Public speaking has never been my strong suit. People are usually pretty surprised at how terrible I am at speaking in public, as, in conversation, I am confident and chatty.
In private conversation, I don't struggle to maintain eye contact or mumble incomprehensibly, as I tend to do in public. Also, when speaking publicly, my knees shake and my voice quivers.
Oddly, I am actually more comfortable singing in public than I am speaking in public. As most children of Irish families know, one must always have a party piece and no excuses.
This is perhaps why, when one of the Bitchherd charged me with making a speech at her wedding, she requested that my contribution be a musical one. This request was a tricky one. On the one hand, I wanted to serve her wishes as she was the bride. On the other hand, however, I didn't want to be the dick who delivers her pitch-perfect rendition of Diamonds Are A Girl's Best Friend and completely upstages the bride on her wedding day - it's not my fault; I'm just really good at party pieces.
My version of DAAGBF actually has some pretty awesome accompanying choreography - a routine devised by my cousin back in 1989 - and I've seen no reason to amend the moves in any way. It's possible my four-year-old self may have been better at pulling off said moves and looking adorable while doing so, while my 30-year-old self comes across as desperate and delusional. However, when it comes to party pieces, my ego usually wins, and I go full Diana - as in Ross.
I can usually convince myself that the grimaces that are visible among the audience members are grimaces of awe and adulation. Which, let's face it, they probably are.
You see, some small part of me is still incredibly shocked that I never made it as a musical-theatre performer, despite making absolutely no efforts to pursue this dream. When I turned 24, it was accompanied by deep astonishment and disappointment that I wasn't a pop star. I also realised it was unlikely to happen as, at 24, I was at least 60 in pop-star years.
So, I was conflicted about the speech. Sing my song and eclipse the bride, or face my third-biggest fear - public speaking? Incidentally, biggest fears one and two are, respectively, dying a violent death and not dying at all, a la Death Becomes Her.
I found a compromise.
I am now going to impart my completely failure-proof method for giving speeches. No need to thank me. I am aware that this column will never contribute much to humanity beyond the ultimate recipe for chocolate biscuit cake - so this piece of instruction may be the best I can ever hope to offer the reader: if you are ever charged with making a speech, regardless of the occasion or environment, always, always, always conclude your speech by instigating a sing-song.

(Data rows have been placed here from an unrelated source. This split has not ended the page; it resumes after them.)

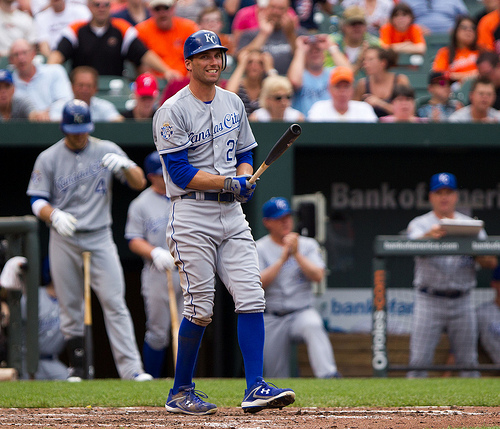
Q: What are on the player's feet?
A: Blue socks.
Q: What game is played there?
A: Baseball.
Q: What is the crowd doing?
A: Watching the game.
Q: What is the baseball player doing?
A: Holding the hat.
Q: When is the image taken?
A: While playing.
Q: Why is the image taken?
A: Remembrance.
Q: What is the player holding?
A: A bat.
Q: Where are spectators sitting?
A: In the stands.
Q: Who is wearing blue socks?
A: The batter.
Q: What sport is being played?
A: Baseball.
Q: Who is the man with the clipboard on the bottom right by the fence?
A: Coach.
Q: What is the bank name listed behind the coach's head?
A: Bank of America.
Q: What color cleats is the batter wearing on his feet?
A: Blue and grey.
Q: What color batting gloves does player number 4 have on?
A: White.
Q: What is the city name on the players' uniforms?
A: Kansas City.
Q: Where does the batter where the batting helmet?
A: On his head.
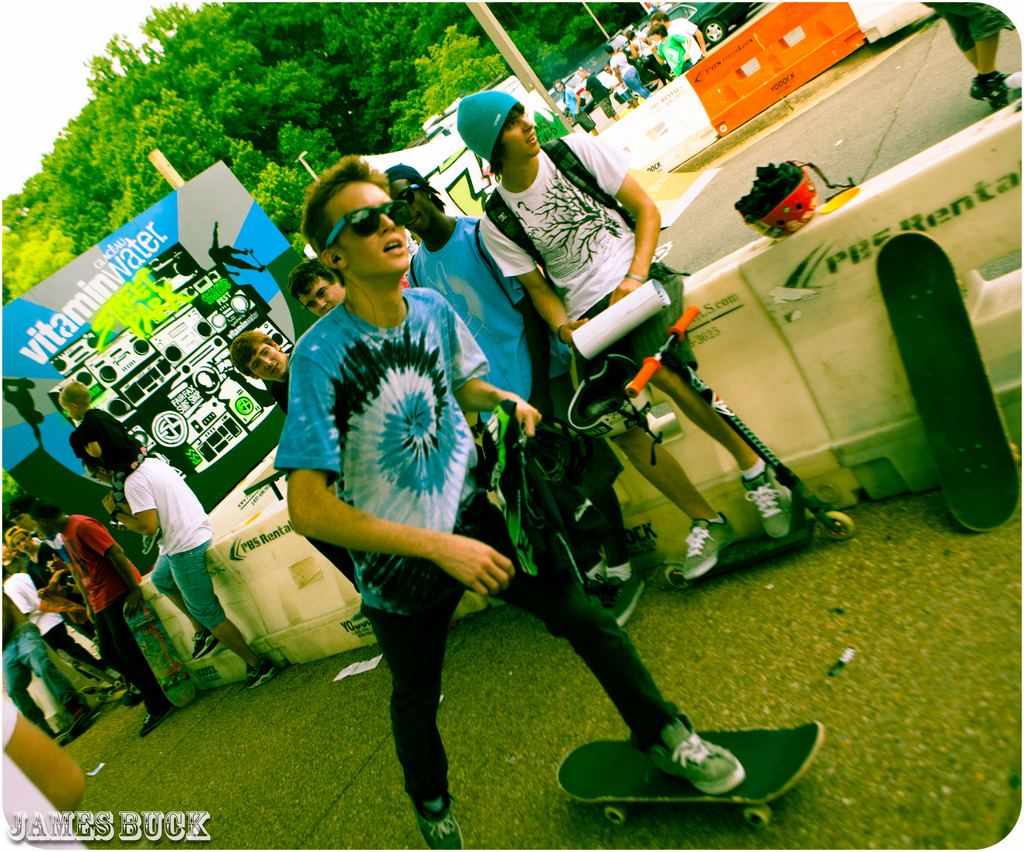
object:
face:
[325, 180, 410, 274]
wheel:
[603, 804, 628, 826]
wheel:
[744, 804, 772, 830]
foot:
[649, 717, 747, 796]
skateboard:
[555, 721, 824, 828]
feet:
[740, 463, 790, 538]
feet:
[682, 513, 739, 581]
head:
[457, 90, 540, 175]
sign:
[17, 222, 296, 478]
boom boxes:
[46, 242, 293, 482]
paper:
[332, 655, 382, 683]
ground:
[50, 468, 1024, 849]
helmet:
[567, 353, 665, 466]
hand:
[559, 317, 587, 348]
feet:
[359, 556, 680, 822]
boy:
[274, 152, 747, 851]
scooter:
[622, 305, 855, 589]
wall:
[66, 131, 1022, 700]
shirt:
[273, 284, 492, 616]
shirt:
[58, 514, 145, 614]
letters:
[91, 267, 200, 354]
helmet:
[720, 168, 840, 249]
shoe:
[583, 566, 646, 626]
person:
[228, 328, 293, 417]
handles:
[625, 305, 701, 399]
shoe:
[682, 511, 740, 580]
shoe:
[742, 463, 794, 538]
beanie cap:
[455, 90, 520, 163]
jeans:
[361, 490, 679, 805]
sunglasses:
[326, 199, 413, 250]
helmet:
[734, 160, 855, 239]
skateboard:
[877, 232, 1019, 533]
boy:
[455, 90, 792, 583]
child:
[57, 379, 145, 531]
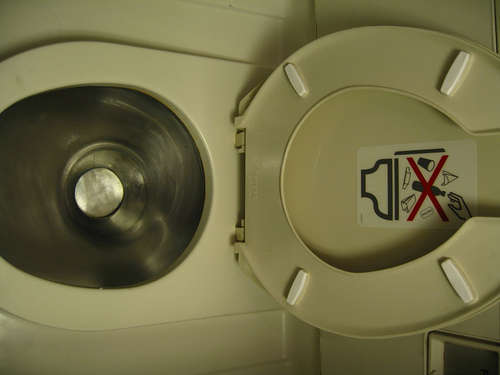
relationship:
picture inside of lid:
[352, 138, 474, 231] [237, 16, 499, 344]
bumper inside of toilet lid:
[281, 60, 308, 100] [228, 20, 499, 341]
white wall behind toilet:
[208, 329, 309, 373] [5, 26, 241, 356]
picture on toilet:
[352, 138, 474, 231] [2, 24, 264, 349]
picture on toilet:
[352, 138, 474, 231] [2, 18, 494, 335]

The feel-good factor is totally irresistible to people. After the speech is over, they will be unable to recall any of the details of what you said. All they will remember is that warm, "brotherhood of man" feeling one has in the aftermath of a really great sing-song.
You will need:
150g (5oz) milk chocolate
100g (3½oz) dark chocolate
125g (4oz) butter
75g (3oz) golden syrup
150g (5oz) digestive biscuits
2 Crunchie bars
100g (3½oz) mini marshmallows
50g (2oz) white chocolate
Fill a small saucepan with water, bring it to the boil over a high heat, then reduce the heat and allow the water to simmer. Put the milk chocolate and the dark chocolate in a heatproof bowl, place the bowl over the saucepan and gently melt the chocolate.
When the chocolate is almost completely melted, add the butter and the golden syrup and stir to melt them and combine everything fully. Remove the saucepan from the heat.
Place the digestive biscuits in a freezer bag and gently bash them up with a rolling pin. Similarly, using the rolling pin, bash the Crunchies inside their packets. Don't bash them up too much, as you don't want to turn them into dust.
Add the crushed biscuits and crushed Crunchies to the melted chocolate, golden syrup and butter mixture in the bowl, along with the mini marshmallows, and stir together to incorporate fully. Line a 20cm (8in) round springform tin with baking parchment. Spoon the biscuit-cake mixture from the bowl into the tin, spreading it evenly and carefully pressing it in to flatten the surface.
Allow the cake to fully set. Then melt the white chocolate and drizzle it in thin lines over the top of the cake. Allow the white chocolate to set and then cut the cake into 16 thin slices.